The probate process exists to ensure that a deceased person’s wishes are respected, that their legitimate debts are paid, and that their property is distributed systematically in the absence of a will. The probate process can certainly be expensive. Costs might include fees for attorneys, appraisers, and court costs. It can be time-consuming, especially if there is a dispute or some of the estate needs to be liquidated to pay debts. Therefore, most strategies for avoiding probate require some planning ahead. That said, there are a few primary ways to avoid probate:
- Joint Ownership with Right of Survivorship- Consider transferring assets at death. This is a cost-effective and efficient estate planning approach. Most real property can be jointly owned with another:
- Real Estate- married couples
- Property such as cars, boats
- Bank accounts
- Stocks
- Death Deeds- The deed to the property automatically transfers to the heir upon the death of the owner.
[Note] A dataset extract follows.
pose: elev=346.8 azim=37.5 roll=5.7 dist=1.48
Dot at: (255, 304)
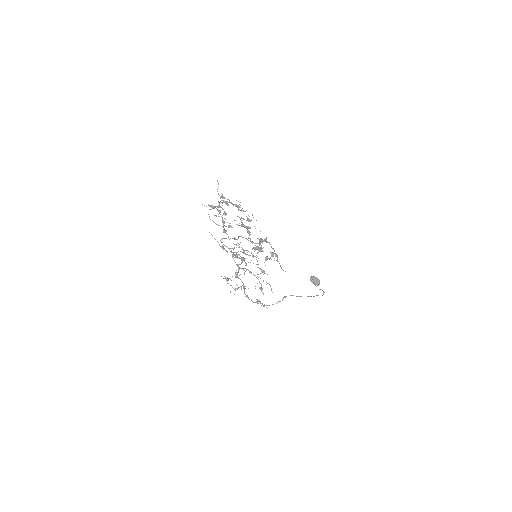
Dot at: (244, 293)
- Beneficiary Designations- Transferring an asset to a named beneficiary, without giving the beneficiary any ownership in the asset during your lifetime. For beneficiary designation, you can fill out the forms on your own:
- Life insurance policies
- Retirement plans
- Annuities
- Health savings accounts
- Stock options
- Trusts–
- Irrevocable Trust– The donor does not control the trust once it is established.
- Revocable Trust– The donor can change the terms of the trust while they are alive and can control the trust.
- Living Trusts– Only property within a deceased person’s estate goes through probate. Therefore, transferring someone’s property from their estate and into a trust prior to death avoids probate.